A New York trial court has ruled that a mass tort law firm could recover its lost business income from its insurance company, as determined from the clients who would have retained the firm's services but for a fire in its offices that led it to stop its marketing efforts for several months.
The Case
A fire on August 22, 2013 destroyed the 28th floor of the offices of Bernstein Liebhard LLP, on which its mass tort law practice, personnel, files, firm-wide computer servers, and telephone switches were located. As a result, the firm shut down its marketing efforts (mass tort television advertising) from August 2013 to March 2014.
On July 23, 2014, the firm submitted a claim for lost business income to its insurer, Sentinel Insurance Company Limited, under a policy that covered the period August 1, 2013 to August 1, 2014. The firm's claim was for $27 million, based on what it said was lost income from several hundred mass tort clients who failed to retain the firm during the 12-month period after the fire.
Sentinel denied the claim, and the firm sued.
The firm moved for partial summary judgment on its sole cause of action for breach of the lost business income provision of the Sentinel insurance policy.
The parties agreed that the Sentinel policy provided that income had to be "earned" during the applicable 12-month cutoff period. The parties disputed, however, when the firm "earned" a fee.
The Sentinel Policy
The Sentinel policy defined:
Business Income
as:
Net Income (Net Profit or Loss before income taxes) that would have been earned or incurred if no direct physical loss or physical damage had occurred.
The policy limited recovery for business income losses to 12 months after the date of the damage.
The Trial Court's Decision
The trial court granted the firm's motion.
In its decision, the trial court explained that the firm had the capacity, lawyers, and staff to prosecute the cases for which it would have been retained during the applicable period, but the equipment damaged by the fire prevented it from taking those cases. Thus, the trial court said, but for the fire, the firm "would have earned its fees when those cases settled or were tried to verdict, possibly years later."
The trial court rejected Sentinel's argument that because every contract provision had to be given meaning, such an interpretation rendered the 12-month limitation period ineffectual.

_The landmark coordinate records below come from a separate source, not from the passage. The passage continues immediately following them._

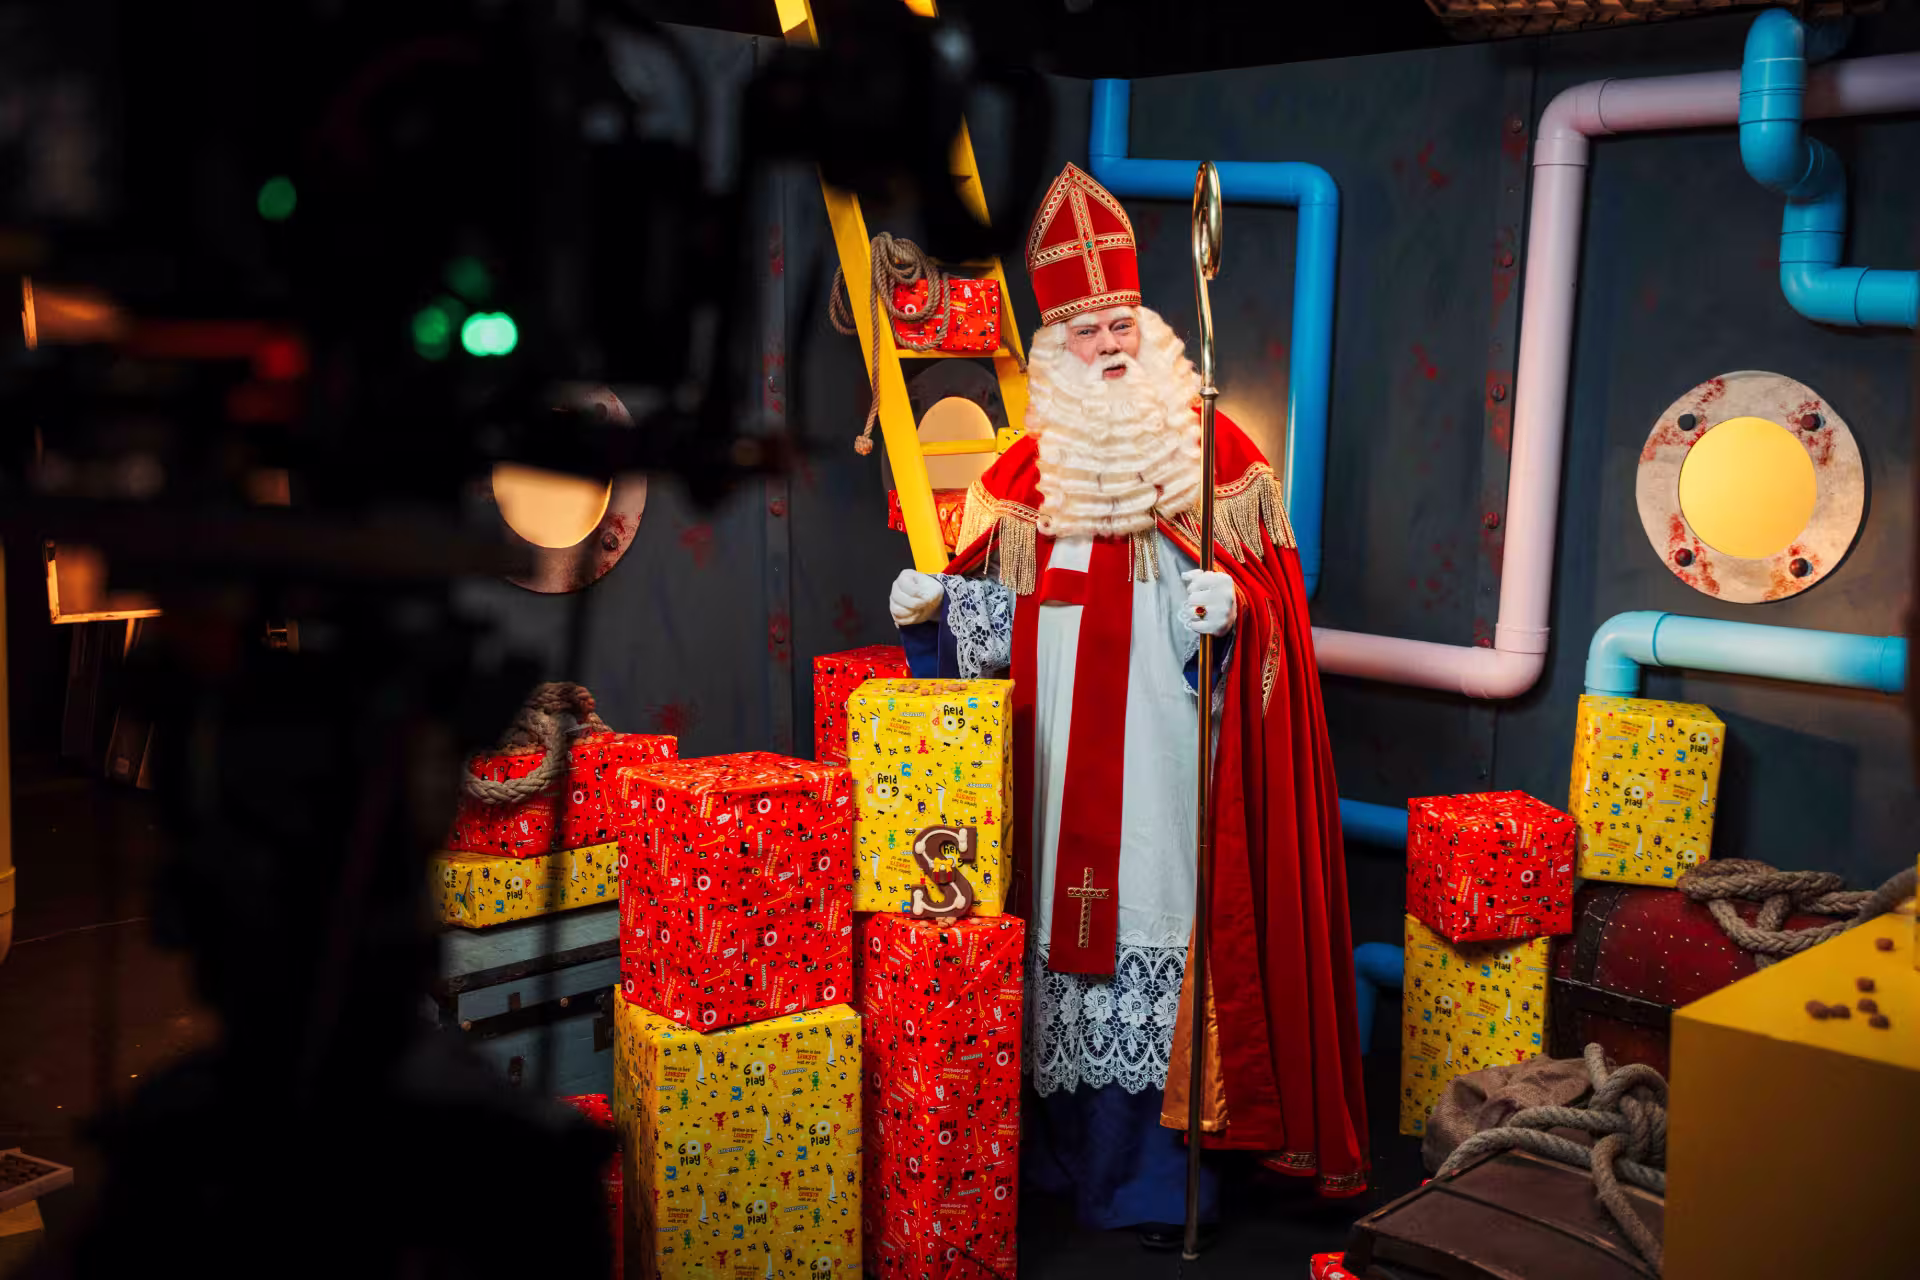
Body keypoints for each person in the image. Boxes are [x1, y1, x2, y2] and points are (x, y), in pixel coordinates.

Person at [888, 164, 1368, 1247]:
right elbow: (998, 642)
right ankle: (1057, 1164)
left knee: (1163, 929)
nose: (1106, 343)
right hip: (1056, 770)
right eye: (1083, 329)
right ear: (1052, 351)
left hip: (1166, 762)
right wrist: (940, 607)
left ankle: (1161, 1184)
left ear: (1151, 332)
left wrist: (1230, 608)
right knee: (1054, 950)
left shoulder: (1220, 462)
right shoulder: (1018, 477)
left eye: (1120, 323)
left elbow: (1273, 646)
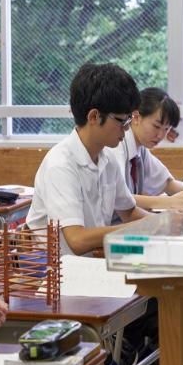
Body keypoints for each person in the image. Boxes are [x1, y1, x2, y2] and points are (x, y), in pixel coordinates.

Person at [26, 63, 150, 256]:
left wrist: (167, 224)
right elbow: (78, 240)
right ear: (94, 116)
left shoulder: (107, 158)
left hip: (91, 263)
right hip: (55, 274)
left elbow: (129, 212)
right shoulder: (60, 164)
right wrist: (143, 229)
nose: (127, 129)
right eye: (122, 121)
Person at [112, 87, 183, 210]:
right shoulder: (117, 146)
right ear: (136, 117)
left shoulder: (141, 149)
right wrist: (167, 202)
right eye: (156, 126)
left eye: (166, 129)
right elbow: (119, 197)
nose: (160, 135)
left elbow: (167, 183)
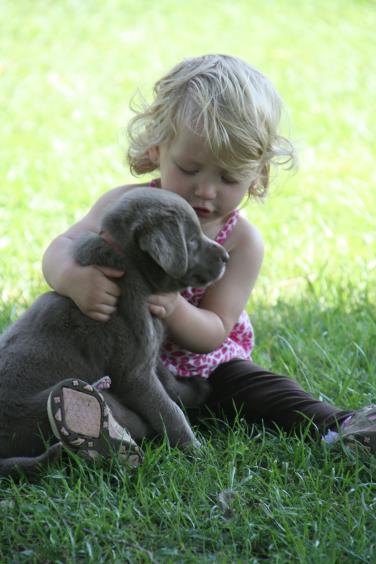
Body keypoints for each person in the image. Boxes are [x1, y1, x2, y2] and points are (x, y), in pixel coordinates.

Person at [42, 54, 375, 459]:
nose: (205, 191)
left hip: (207, 372)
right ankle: (97, 430)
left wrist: (173, 308)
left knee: (260, 388)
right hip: (120, 358)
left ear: (258, 177)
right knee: (75, 377)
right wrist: (71, 278)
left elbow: (216, 329)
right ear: (157, 148)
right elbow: (61, 246)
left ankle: (341, 425)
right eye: (189, 168)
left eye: (229, 178)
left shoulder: (241, 242)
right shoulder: (129, 207)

The trial court reasoned that an economist or other expert "could identify the relevant existing mass tort cases during the 12-month period, and opine as to the present value of those cases, despite the fact that the amount of the loss may not have been determinable until years after the fire."

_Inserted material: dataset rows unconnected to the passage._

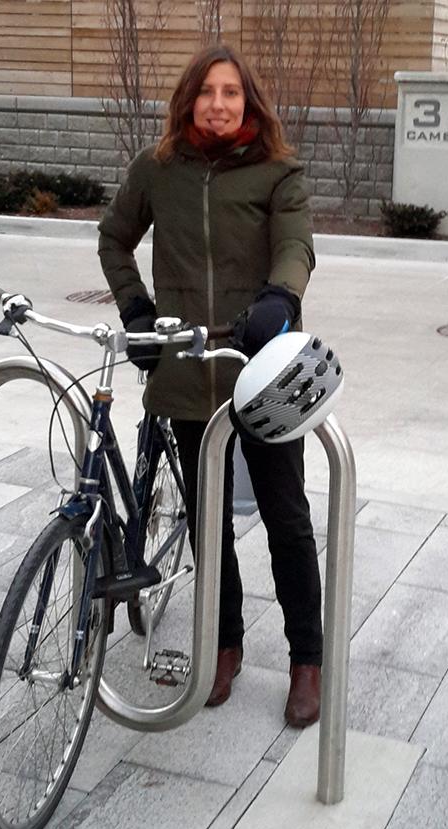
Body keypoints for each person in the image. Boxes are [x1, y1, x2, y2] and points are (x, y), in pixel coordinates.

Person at [98, 44, 322, 728]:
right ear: (189, 100)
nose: (219, 104)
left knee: (286, 516)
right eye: (207, 93)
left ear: (249, 102)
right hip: (190, 368)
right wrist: (137, 311)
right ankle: (223, 645)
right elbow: (114, 237)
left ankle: (306, 660)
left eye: (232, 93)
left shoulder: (279, 171)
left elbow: (297, 244)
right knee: (206, 520)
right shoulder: (159, 169)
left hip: (267, 366)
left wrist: (280, 297)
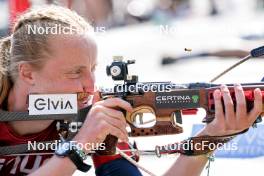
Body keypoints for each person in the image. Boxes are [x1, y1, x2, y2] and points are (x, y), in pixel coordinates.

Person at [0, 5, 262, 176]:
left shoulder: (94, 112)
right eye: (74, 72)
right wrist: (78, 148)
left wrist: (210, 138)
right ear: (27, 73)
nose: (90, 86)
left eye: (92, 69)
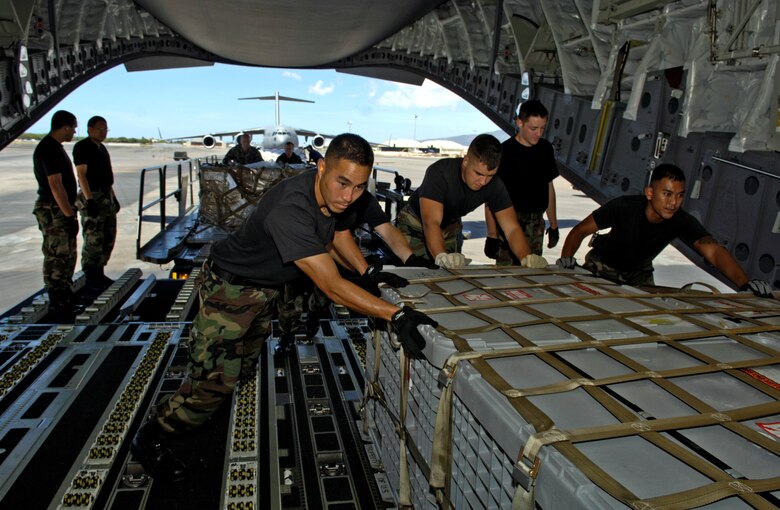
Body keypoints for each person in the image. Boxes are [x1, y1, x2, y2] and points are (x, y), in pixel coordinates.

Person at [130, 133, 437, 482]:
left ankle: (203, 403)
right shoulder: (291, 209)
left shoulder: (326, 195)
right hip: (229, 295)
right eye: (343, 183)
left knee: (243, 366)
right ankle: (152, 434)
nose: (349, 196)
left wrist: (365, 273)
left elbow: (334, 236)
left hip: (264, 291)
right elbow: (333, 287)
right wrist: (394, 315)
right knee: (213, 383)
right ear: (322, 167)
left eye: (358, 187)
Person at [557, 164, 774, 297]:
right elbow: (579, 231)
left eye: (680, 195)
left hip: (638, 277)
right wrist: (566, 260)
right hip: (601, 269)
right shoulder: (624, 206)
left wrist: (745, 284)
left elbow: (713, 251)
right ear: (650, 193)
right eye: (667, 194)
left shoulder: (680, 221)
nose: (674, 202)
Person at [276, 191, 437, 348]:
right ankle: (286, 336)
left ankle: (312, 323)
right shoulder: (318, 196)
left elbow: (386, 228)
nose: (349, 194)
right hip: (300, 251)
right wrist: (362, 268)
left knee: (322, 299)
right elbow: (328, 242)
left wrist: (409, 258)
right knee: (291, 301)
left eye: (359, 186)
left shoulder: (364, 200)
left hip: (334, 252)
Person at [395, 134, 548, 269]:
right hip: (415, 222)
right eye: (478, 174)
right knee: (412, 271)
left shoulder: (495, 184)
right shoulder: (440, 172)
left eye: (490, 176)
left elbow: (512, 228)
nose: (483, 182)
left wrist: (526, 256)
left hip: (449, 226)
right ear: (466, 161)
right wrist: (441, 256)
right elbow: (431, 222)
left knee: (447, 274)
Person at [484, 99, 559, 264]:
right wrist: (492, 235)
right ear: (519, 122)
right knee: (506, 277)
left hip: (537, 224)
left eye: (542, 129)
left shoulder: (545, 149)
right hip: (510, 222)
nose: (538, 134)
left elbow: (549, 187)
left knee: (533, 272)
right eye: (533, 128)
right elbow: (491, 197)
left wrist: (553, 225)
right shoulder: (504, 152)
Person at [32, 110, 82, 314]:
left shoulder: (55, 148)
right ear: (65, 127)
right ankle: (57, 301)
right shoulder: (48, 149)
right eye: (73, 127)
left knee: (67, 255)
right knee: (57, 255)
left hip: (60, 208)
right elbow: (55, 185)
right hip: (53, 209)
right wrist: (69, 214)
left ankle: (65, 297)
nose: (74, 131)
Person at [72, 115, 119, 290]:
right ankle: (91, 277)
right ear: (89, 129)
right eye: (100, 128)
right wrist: (89, 199)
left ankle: (99, 273)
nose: (103, 132)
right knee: (93, 238)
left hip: (106, 196)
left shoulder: (101, 148)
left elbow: (107, 179)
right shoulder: (82, 147)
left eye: (106, 129)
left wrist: (113, 198)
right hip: (93, 196)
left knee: (107, 236)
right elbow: (81, 174)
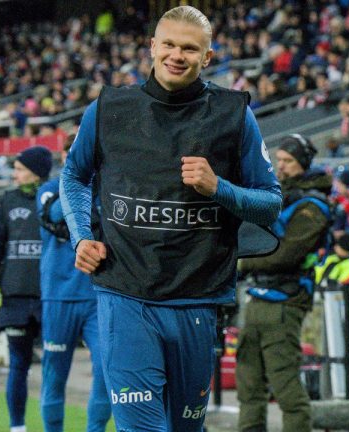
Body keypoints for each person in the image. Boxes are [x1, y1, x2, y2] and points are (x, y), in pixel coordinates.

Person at [59, 6, 282, 431]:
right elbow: (73, 175)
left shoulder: (234, 115)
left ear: (207, 57)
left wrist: (219, 188)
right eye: (169, 45)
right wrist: (81, 236)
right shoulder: (108, 108)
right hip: (125, 294)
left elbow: (270, 202)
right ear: (152, 47)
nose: (177, 55)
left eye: (189, 48)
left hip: (196, 298)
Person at [236, 134, 332, 431]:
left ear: (303, 163)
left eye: (288, 161)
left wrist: (242, 263)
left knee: (287, 387)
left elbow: (287, 254)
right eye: (278, 160)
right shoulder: (278, 195)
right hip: (258, 296)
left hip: (285, 300)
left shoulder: (312, 206)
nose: (281, 167)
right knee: (248, 387)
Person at [36, 136, 111, 432]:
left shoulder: (110, 187)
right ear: (64, 155)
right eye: (72, 152)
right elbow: (56, 215)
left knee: (106, 373)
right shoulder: (48, 190)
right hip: (58, 296)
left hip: (98, 295)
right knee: (54, 375)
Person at [0, 146, 51, 432]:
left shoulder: (57, 197)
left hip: (50, 297)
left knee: (54, 367)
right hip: (16, 297)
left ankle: (51, 425)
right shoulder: (8, 201)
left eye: (19, 169)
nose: (14, 174)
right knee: (18, 365)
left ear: (36, 172)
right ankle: (17, 427)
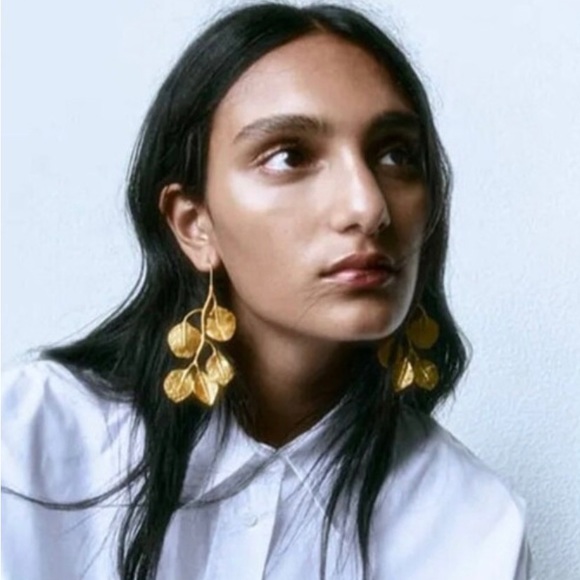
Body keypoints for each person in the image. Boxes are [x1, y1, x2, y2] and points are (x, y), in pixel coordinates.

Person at [1, 3, 532, 579]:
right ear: (194, 224)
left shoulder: (473, 523)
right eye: (289, 156)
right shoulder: (31, 441)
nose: (368, 206)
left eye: (395, 154)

In the trial court's opinion, to deny the firm coverage "would be to punish it for its business model" – a "mass tort business" paid "on a contingency-fee basis, as opposed to a traditional hourly basis."

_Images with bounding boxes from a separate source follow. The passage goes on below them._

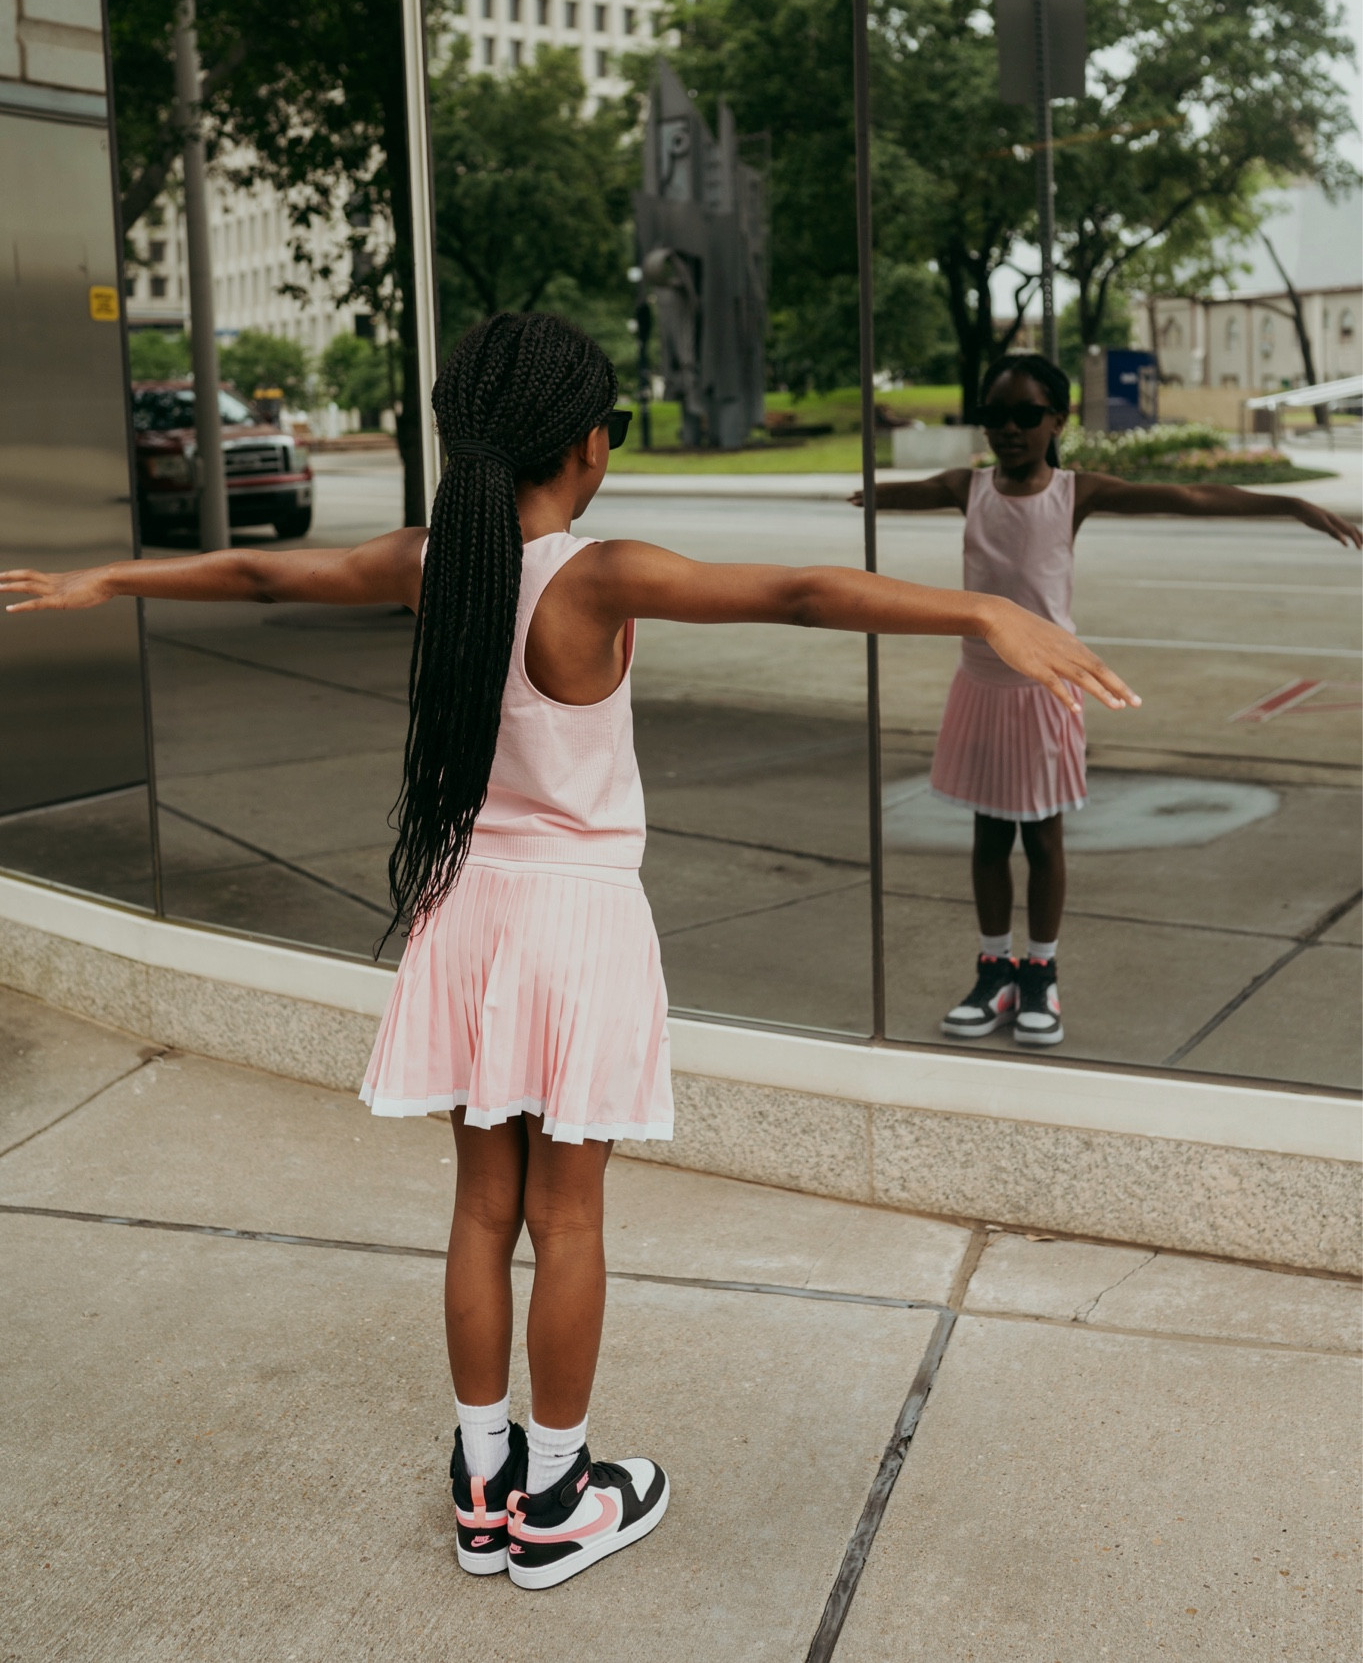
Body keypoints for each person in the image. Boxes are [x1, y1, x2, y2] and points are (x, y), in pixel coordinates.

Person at [2, 315, 1137, 1591]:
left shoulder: (436, 562)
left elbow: (269, 578)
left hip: (464, 913)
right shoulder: (591, 576)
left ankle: (482, 1477)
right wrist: (982, 607)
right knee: (569, 1215)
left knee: (482, 1208)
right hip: (576, 923)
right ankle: (558, 1495)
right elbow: (805, 594)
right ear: (588, 444)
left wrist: (115, 577)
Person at [862, 353, 1361, 1049]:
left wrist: (1287, 503)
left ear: (1057, 420)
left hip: (1045, 688)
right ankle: (993, 968)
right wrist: (868, 494)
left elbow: (1186, 498)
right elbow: (908, 491)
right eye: (995, 415)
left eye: (1026, 415)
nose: (1009, 429)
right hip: (979, 685)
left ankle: (1039, 972)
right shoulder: (966, 486)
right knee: (985, 835)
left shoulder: (1073, 493)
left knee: (1040, 834)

The trial court found that none of the firm's business concluded in one year, and that Sentinel had issued the policy, accepted the firm's premium payments, and insured its business income losses knowing that the firm was in the business of representing mass tort clients on a contingency-fee basis.
The trial court concluded that the firm's losses incurred during the 12-month period following the fire could be "calculated as the expected revenue that would have resulted by way of settlement or award from the clients' cases that [the firm] would have initiated during those 12 months."